France 2 : Quand on est propriétaire et qu’effectivement on n’arrive pas à se faire payer un loyer, dès qu’on va voir le juge, on sait en même temps que les services sociaux seront saisis et regarderont le cas.
Luc Besson : C’est comme cela que les choses vont effectivement se passer. Au lieu de saisir l’État pour lui demander le concours de la force publique, on le saisit beaucoup plus tôt pour lui demander la mobilisation des services sociaux.
France 2 : Et cela concerne tous les secteurs de l’habitat, privé… ?
Luc Besson : Absolument, avec des modalités un petit peu différentes pour le secteur HLM, mais l’ensemble des locataires sont concernés par ces dispositions.
France 2 : Ça touche à peu près combien de cas, les impayés de loyers ?
Luc Besson : Il y a en fait un peu plus de 110 000 assignations en résiliation de bail par an. La simple assignation fait qu’un certain nombre de locataires se mettent en ordre, et on se retrouve en fait avec 88 000 cas véritables où il y a effectivement résiliation du bail, et 48 000 – à peu près – commandements à quitter les lieux. Ces 48 000 commandements à quitter les lieux se traduisent en quelque 32 000 demandes du concours de la force publique ; les préfets en accordent 14-15 000 et effectivement, il y a 5 000 environ, en moyenne annuelle, interventions effectives des forces publiques.
France 2 : Est-ce que ce dispositif sera mis en place avant la date du 15 mars ? C’est trop tôt ?
Luc Besson : Le dispositif est déjà, dans son principe, dans la loi, quelque part pris en compte. Je verrai les préfets dès le mois prochain pour que nous ajustions les modalités pratiques de la mise en œuvre de la circulaire qui leur a été adressée.
France 2 : Deux questions sur les logements vacants. La taxe sur les logements vacants, est-ce que ça fonctionne ? Est-ce qu’elle produit ses effets ? Et deuxièmement, la réquisition : on en reparle beaucoup, sur les logements vides. Il y a un nouveau texte ? Est-ce que, là encore, on va y recourir ?

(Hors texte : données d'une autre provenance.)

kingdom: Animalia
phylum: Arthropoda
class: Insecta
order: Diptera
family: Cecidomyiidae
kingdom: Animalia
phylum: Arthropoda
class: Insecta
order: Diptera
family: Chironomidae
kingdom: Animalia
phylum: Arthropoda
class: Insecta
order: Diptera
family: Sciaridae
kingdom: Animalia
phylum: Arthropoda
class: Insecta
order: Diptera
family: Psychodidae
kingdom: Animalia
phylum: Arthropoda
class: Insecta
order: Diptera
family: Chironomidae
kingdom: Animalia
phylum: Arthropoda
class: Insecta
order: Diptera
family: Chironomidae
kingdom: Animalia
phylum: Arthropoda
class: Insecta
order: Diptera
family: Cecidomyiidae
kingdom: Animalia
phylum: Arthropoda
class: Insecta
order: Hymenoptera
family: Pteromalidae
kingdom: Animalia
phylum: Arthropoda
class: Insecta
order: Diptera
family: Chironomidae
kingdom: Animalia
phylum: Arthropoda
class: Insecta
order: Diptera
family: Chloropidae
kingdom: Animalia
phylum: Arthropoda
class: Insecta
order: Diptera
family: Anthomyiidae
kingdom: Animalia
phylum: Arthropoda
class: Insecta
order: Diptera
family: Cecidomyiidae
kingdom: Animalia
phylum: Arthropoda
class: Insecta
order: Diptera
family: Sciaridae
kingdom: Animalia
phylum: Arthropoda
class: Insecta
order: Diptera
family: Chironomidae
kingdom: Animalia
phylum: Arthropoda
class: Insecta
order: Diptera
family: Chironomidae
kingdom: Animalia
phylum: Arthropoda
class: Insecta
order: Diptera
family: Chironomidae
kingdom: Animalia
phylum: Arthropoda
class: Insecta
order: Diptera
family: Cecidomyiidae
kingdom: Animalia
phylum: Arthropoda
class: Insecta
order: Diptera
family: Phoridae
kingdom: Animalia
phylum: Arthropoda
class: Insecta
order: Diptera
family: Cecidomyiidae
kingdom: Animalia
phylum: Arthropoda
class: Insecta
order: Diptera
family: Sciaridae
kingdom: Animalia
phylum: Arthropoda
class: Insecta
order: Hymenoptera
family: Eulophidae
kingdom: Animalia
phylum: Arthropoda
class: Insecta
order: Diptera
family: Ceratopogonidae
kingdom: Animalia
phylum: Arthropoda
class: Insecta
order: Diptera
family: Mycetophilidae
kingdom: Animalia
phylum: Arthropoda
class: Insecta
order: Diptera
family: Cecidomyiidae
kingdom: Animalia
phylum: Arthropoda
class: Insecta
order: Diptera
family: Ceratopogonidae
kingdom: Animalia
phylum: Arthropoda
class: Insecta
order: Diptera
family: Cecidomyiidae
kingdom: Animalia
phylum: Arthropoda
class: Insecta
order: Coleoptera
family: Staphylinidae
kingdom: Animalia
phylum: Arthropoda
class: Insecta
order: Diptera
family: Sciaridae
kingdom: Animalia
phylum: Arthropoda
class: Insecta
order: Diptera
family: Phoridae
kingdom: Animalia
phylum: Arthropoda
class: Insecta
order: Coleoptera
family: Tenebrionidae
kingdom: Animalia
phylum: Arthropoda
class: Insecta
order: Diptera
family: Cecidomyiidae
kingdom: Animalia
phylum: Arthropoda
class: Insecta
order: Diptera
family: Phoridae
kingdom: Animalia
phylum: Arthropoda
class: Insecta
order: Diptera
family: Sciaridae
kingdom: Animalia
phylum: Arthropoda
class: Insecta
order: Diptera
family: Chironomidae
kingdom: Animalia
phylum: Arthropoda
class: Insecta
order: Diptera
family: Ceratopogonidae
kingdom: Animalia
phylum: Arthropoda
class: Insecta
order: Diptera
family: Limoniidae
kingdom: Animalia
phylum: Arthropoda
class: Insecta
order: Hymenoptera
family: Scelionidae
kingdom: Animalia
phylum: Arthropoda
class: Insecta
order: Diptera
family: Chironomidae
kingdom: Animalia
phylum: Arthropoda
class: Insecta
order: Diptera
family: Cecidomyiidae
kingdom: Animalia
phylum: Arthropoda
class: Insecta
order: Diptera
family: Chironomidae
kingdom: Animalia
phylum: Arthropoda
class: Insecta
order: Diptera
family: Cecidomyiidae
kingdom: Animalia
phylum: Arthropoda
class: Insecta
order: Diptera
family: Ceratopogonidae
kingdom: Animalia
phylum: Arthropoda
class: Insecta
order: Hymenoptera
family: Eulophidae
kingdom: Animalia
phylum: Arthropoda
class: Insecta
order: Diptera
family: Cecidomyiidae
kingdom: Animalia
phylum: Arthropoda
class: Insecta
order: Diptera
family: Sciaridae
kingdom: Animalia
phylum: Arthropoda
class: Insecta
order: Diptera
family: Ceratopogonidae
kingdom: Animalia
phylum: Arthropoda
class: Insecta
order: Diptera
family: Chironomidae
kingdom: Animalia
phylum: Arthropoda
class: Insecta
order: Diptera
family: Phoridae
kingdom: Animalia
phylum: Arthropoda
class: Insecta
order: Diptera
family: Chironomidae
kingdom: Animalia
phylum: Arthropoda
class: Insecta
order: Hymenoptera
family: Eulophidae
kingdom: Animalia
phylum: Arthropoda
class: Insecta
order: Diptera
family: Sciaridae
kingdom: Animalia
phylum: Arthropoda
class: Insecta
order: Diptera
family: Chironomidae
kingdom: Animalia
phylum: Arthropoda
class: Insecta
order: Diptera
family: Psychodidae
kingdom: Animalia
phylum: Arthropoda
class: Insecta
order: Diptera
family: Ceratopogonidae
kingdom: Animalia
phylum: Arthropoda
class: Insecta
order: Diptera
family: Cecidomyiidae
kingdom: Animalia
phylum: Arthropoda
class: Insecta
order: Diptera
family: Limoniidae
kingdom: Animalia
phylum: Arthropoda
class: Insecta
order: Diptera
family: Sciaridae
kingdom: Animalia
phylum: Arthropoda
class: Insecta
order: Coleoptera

Luc Besson : Vous me faites parler là de tous les aspects un petit peu désagréables du secteur dont j’ai la charge ; j’en ai d’autres qui sont effectivement plus heureux. La vacance, c’est un vrai problème contemporain. Quand nous avions une crise du logement en 1954, nous manquions de logements. Aujourd’hui, il y a des situations critiques, mais plus de deux millions de logements déclarés vacants, dont sans doute quelques centaines de milliers récupérables. Donc dans les agglomérations de plus de 200 000 habitants où il y a une vacance à deux chiffres – c’est-à-dire 11,12 % – il y a effectivement la taxe sur la vacance, là où il y a de longues files d’attente. Ça a démarré au 1er janvier ; on en escompte une prise de conscience.
France 2 : Et la réquisition ?
Luc Besson : La réquisition, il y avait l’ordonnance de 45, un peu bête et méchante, brutale, peu utilisée, très peu utilisée. Il ne s’agit pas de réquisitionner des particuliers, même pas des SCI familiales…
France 2 : Il ne faut pas traumatiser non plus les propriétaires.
Luc Besson : Uniquement des institutionnels.
France 2 : Toute dernière question : un peu de prospective sur le logement. On dit : quand le bâtiment va, tout va. Est-ce que ça va mieux ? Est-ce que la crise du logement est passée ?
Luc Besson : Je suis heureux de cette question ! Oui, la crise la plus aiguë est dernière nous. La situation de l’emploi dans le bâtiment s’est stabilisée au cours de l’été 98. En 99, les professionnels attendent 10 000 créations d’emplois : ce serait l’illustration de ce que les préoccupations sociales, qui sont à prendre dans ce secteur fondamental pour la vie des gens, sont compatibles aussi avec l’efficacité économique que l’on peut souhaiter. On pourrait ne pas être loin des 300 000 logements par an au lieu de 270 000.